Ia menarik napas dalam. Udara dingin menyesakkan dada, lebih karena kenangan daripada cuaca. Di kejauhan, gemuruh sungai yang mengalir deras menemaninya melangkah. Butuh dua belas tahun untuk akhirnya kembali, dan kini ia di sini, berdiri di antara bayang-bayang masa lalu yang enggan pudar.
Rumah-rumah panggung berjajar di sepanjang jalan tanah merah. Beberapa jendela terbuka, tapi tak ada yang menyapa. Tatapan yang mengintai dari celah-celah kayu lebih berbicara daripada kata-kata. Ia mengenali beberapa wajah—Pak Iskandar, yang dulu sering menghardiknya karena mencuri ayam, atau Bu Siti, yang pernah memintanya menjauh dari putrinya. Mereka semua masih di sini, tetap sama, hanya lebih tua. Sementara ia, apa yang tersisa darinya selain reputasi buruk yang tak lekang waktu?
Langkahnya melambat saat sebuah bangunan reyot muncul di ujung jalan, di tepi sungai yang bergemuruh. Surau tua itu masih berdiri, meski tampak lebih rapuh dari yang ia ingat. Atapnya bocor, dinding kayunya mengelupas, pintunya menggantung satu engsel. Rizal merasakan sesuatu yang berat menekan dadanya.
Ia melangkah ke depan, menyentuh kayu pintu yang lembap. Aroma debu dan kayu basah menyeruak. Bayangan dirinya di masa lalu bermain di depan matanya—seorang remaja liar yang sering berlarian di halaman surau, menertawakan mereka yang bersujud. Ia dulu berpikir bahwa hidup ini panjang, bahwa kebebasan adalah segalanya. Sampai semuanya runtuh.
Dari dalam surau, terdengar suara kayu berderak. Rizal tertegun. Ia menoleh ke dalam, mencoba menyesuaikan matanya dengan cahaya redup. Tidak ada siapa-siapa. Hanya bangku kayu yang terbalik dan sajadah lusuh di sudut ruangan.
Lalu, sebuah suara lirih. Seperti bisikan.

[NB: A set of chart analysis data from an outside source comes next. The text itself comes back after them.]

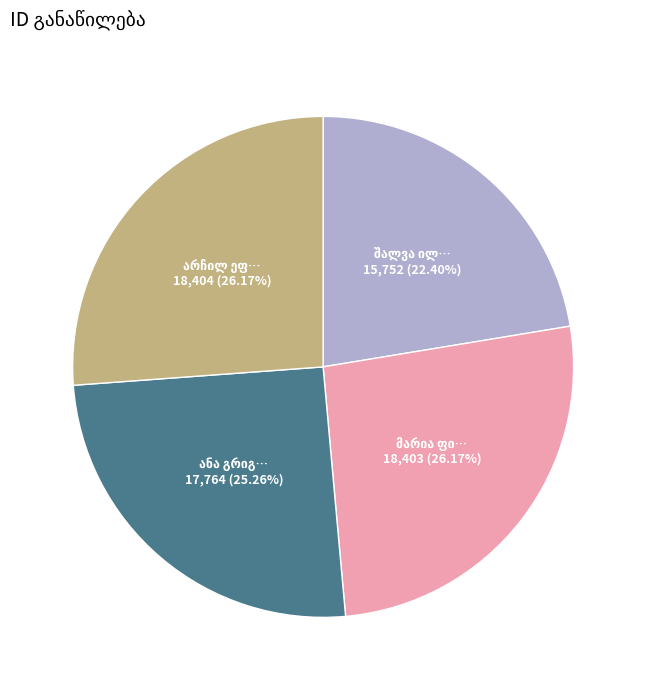

Does any single category account for the majority?

No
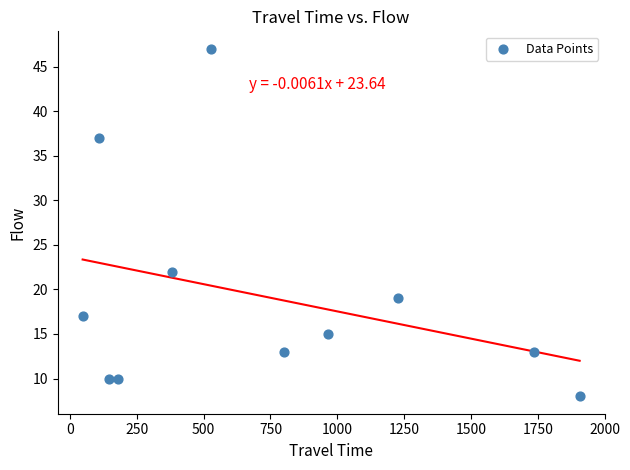

What Y value in the scatter plot is closest to 27?

22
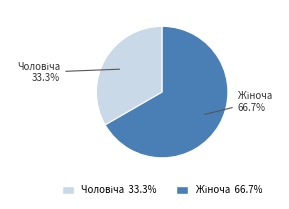

Is there any slice that represents more than half of the pie?

Yes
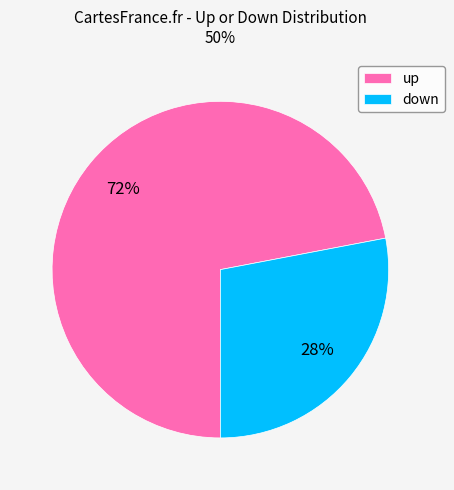

To the nearest percent, what is the average slice percentage?

50%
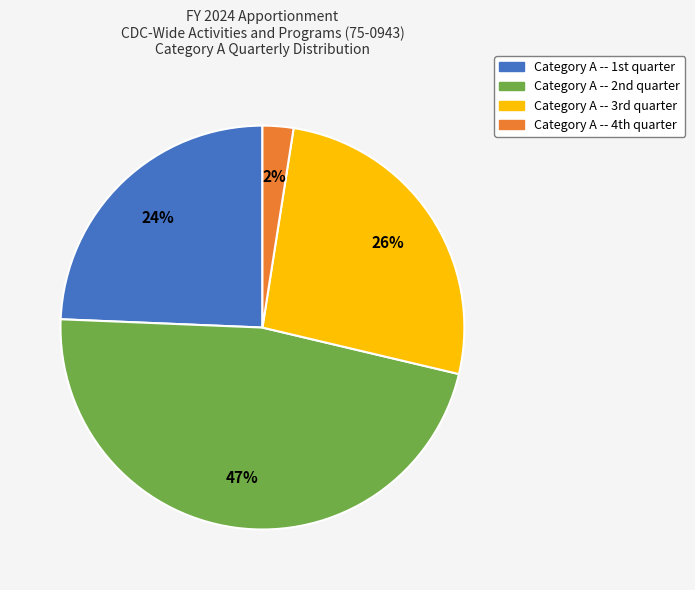

How many slices are in this pie chart?

4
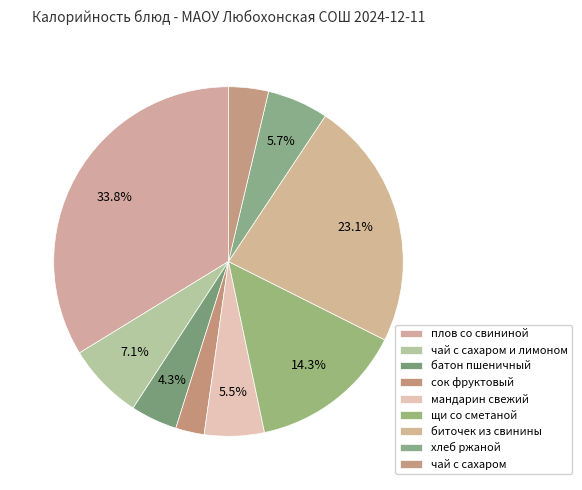

Count the number of slices in the pie.

9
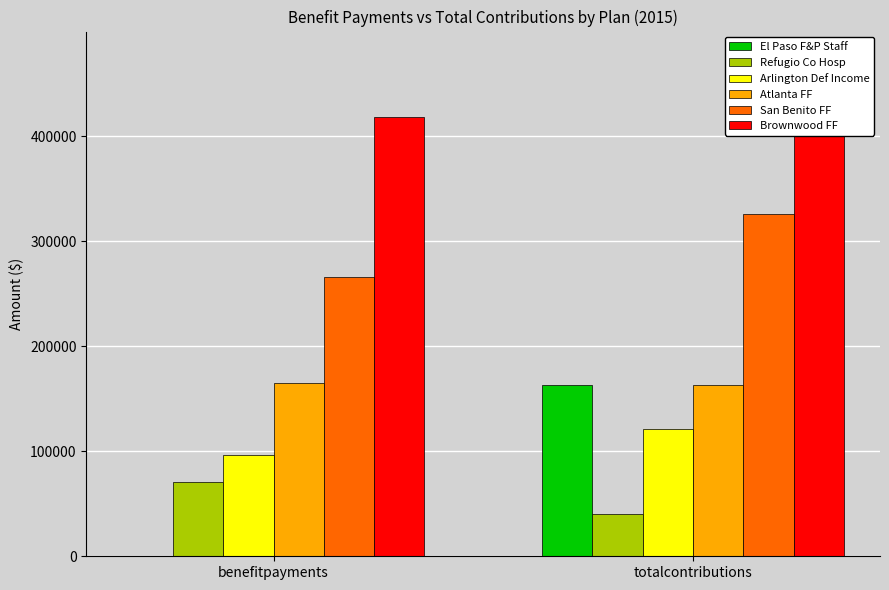

Reading left to right, what are all the values shown in this chart?

El Paso F&P Staff: 0	162800
Refugio Co Hosp: 71110	40000
Arlington Def Income: 96757	121404
Atlanta FF: 164730	162826
San Benito FF: 266179	326256
Brownwood FF: 418411	476129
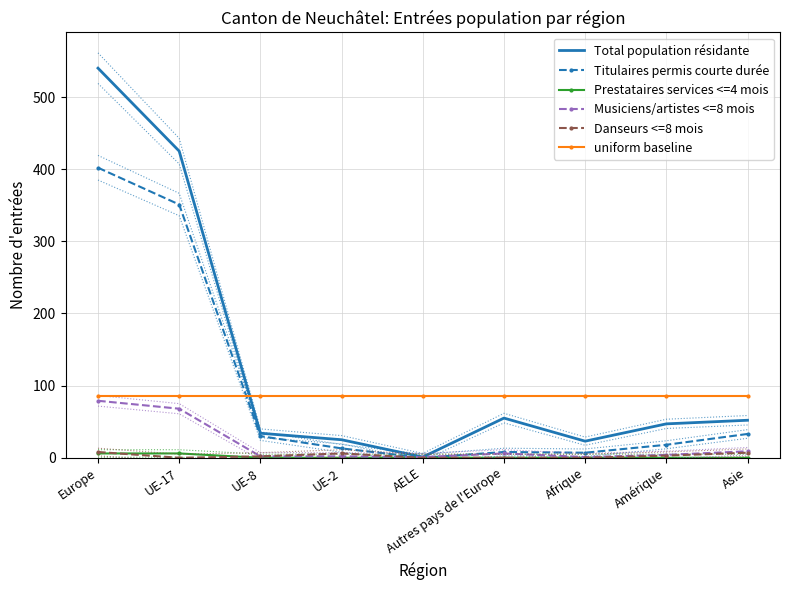

Where is the first local maximum for Danseurs <=8 mois?

UE-2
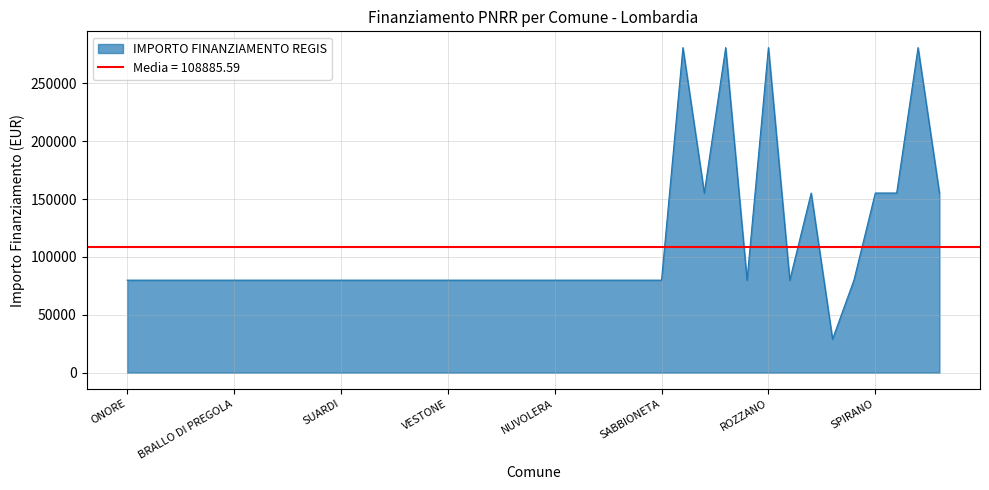

What value does the IMPORTO FINANZIAMENTO REGIS series have at SABBIONETA?

79922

Rizal menelan ludah. Angin berhembus lebih kencang, menggoyangkan pintu surau hingga berderit. Ia melangkah masuk, merasakan lantai kayu yang dingin di bawah kakinya. Di sudut ruangan, sebuah Al-Qur'an tergeletak, tertutup debu tebal. Ia ragu-ragu mendekat, tangannya terulur, tapi tak mampu menyentuhnya.
Seolah ada yang menghalanginya.
Lalu suara itu datang lagi, lebih jelas.